Lorsqu’on regarde la presse française, certains titres ne manquent pas d’étonner. Celui-ci, par exemple, dans Sciences et Avenir daté du 10 mars : « Coronavirus : pourquoi les États-Unis semblent-ils si peu touchés par le Covid-19 ? »

Pascal Crépey, un enseignant-chercheur à l’École des hautes études en santé publique (EHESP), avance alors quatre hypothèses hautement scientifiques mais néglige ce qui apparaît lorsqu’on est dans le pays de  : le mensonge. La vérité qui se fait jour ici, c’est que personne ne sait combien de personnes sont infectées pour la simple raison qu’on commence tout juste à les tester.

J’ai rejoint, hier, le Connecticut depuis le Canada. La ville toute proche de mon lieu de résidence vient d’être bouclée par la garde nationale : le gouverneur a décidé la mise en quarantaine de New Rochelle.
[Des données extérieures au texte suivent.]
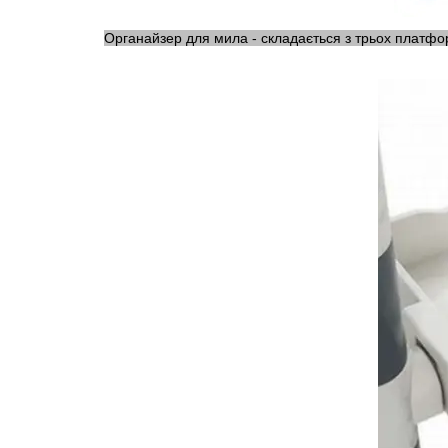
Органайзер для мила - складається з трьох платфо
J’ai appris, en arrivant, que l’université de Syracuse – parmi de nombreuses autres –, au bord du lac Ontario, fermait jusqu’au début d’avril bien qu’on n’y ait encore recensé officiellement aucun malade…
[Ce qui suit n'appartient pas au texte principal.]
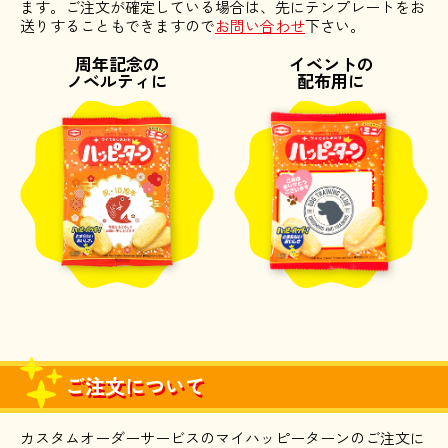
ます。ご注文が確定している場合は、先にテンプレートをお
送りすることもできますので
お問い合わせ
下さい。
周年記念の
イベントの
ノベルティに
配布用に
ご注文について
カスタムオーダーサービスのマイハッピーターンのご注文に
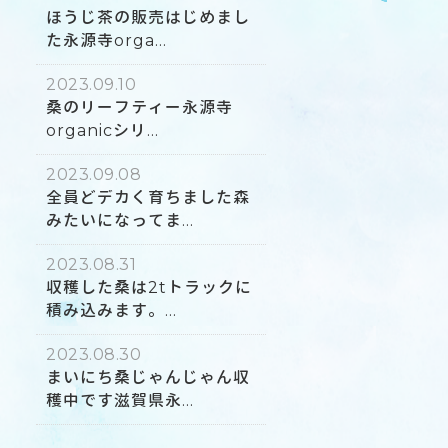
ほうじ茶の販売はじめまし
た永源寺orga...
2023.09.10
桑のリーフティー永源寺
organicシリ...
2023.09.08
全員どデカく育ちました森
みたいになってま...
2023.08.31
収穫した桑は2tトラックに
積み込みます。...
2023.08.30
まいにち桑じゃんじゃん収
穫中です滋賀県永...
Les États-Unis ont pris un retard considérable dans la détection des malades et, donc, dans la prise de mesures pour préserver un public dont la santé, on le sait, n’est absolument pas une préoccupation prioritaire. Chose qui paraît inouïe à nos yeux de Français, les organismes d’État (Centers for Disease Control et Food and Drug Administration) ont, pendant des semaines, interdit l’utilisation de tests de dépistage, cela, pour des raisons tout à la fois de libertés individuelles et d’économie. On n’a donc aucune idée du nombre de personnes infectées sur le territoire américain.
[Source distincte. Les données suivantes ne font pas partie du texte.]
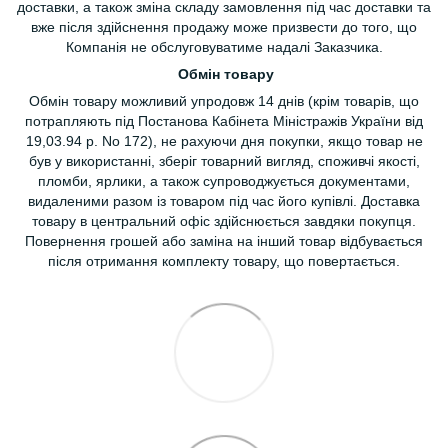
доставки, а також зміна складу замовлення під час доставки та
вже після здійснення продажу може призвести до того, що
Компанія не обслуговуватиме надалі Заказчика.
Обмін товару
Обмін товару можливий упродовж 14 днів (крім товарів, що
потрапляють під Постанова Кабінета Міністражів України від
19,03.94 р. No 172), не рахуючи дня покупки, якщо товар не
був у використанні, зберіг товарний вигляд, споживчі якості,
пломби, ярлики, а також супроводжується документами,
видаленими разом із товаром під час його купівлі. Доставка
товару в центральний офіс здійснюється завдяки покупця.
Повернення грошей або заміна на інший товар відбувається
після отримання комплекту товару, що повертається.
Il a, ainsi, été interdit aux laboratoires de recherche qui testaient les patients pour la grippe de faire, dans le même temps, la recherche du Covid-19. Interdit, également, à ces laboratoires d’élaborer eux-mêmes leurs matériels de dépistage, seuls étant autorisés les kits agréés par la FDA, qui supervise les autorisations de mise sur le marché. Or, bien que Donald Trump ait prétendu qu’il y en avait « des millions » à disposition, seuls 8.500 étaient disponibles dans un premier temps. Pour une population de 327 millions d’individus… Enfin, les laboratoires disent avoir dû s’adresser aux Européens pour connaître l’ADN du virus, le CDC rechignant à leur communiquer l’information.

Faute de mesures et faute de la moindre anticipation, c’est donc la panique qui s’installe sur tout le territoire. Il faut ajouter à cela un problème spécifique aux États-Unis : l’absence de couverture médicale de la majorité des gens, le peu de prise en charge réalisé sous le mandat d’Obama ayant été balayé par l’administration Trump. Au nom de la liberté individuelle, les dépistages sont laissés à l’initiative des malades… qui doivent les payer au prix fort. Nombreux sont donc ceux qui ne les feront pas, d’autant plus qu’en cas de maladie, ils hésiteront tout autant à cesser leur travail puisque, là encore, aucune prise en charge ne leur est offerte.

La réponse de Donald Trump est toujours la même : offrir des baisses de charges aux entreprises dont la marche serait impactée, mais rien en direction du public. Business is business. La seule chose qui l’inquiète réellement serait un ralentissement de l’économie pouvant entraver sa réélection.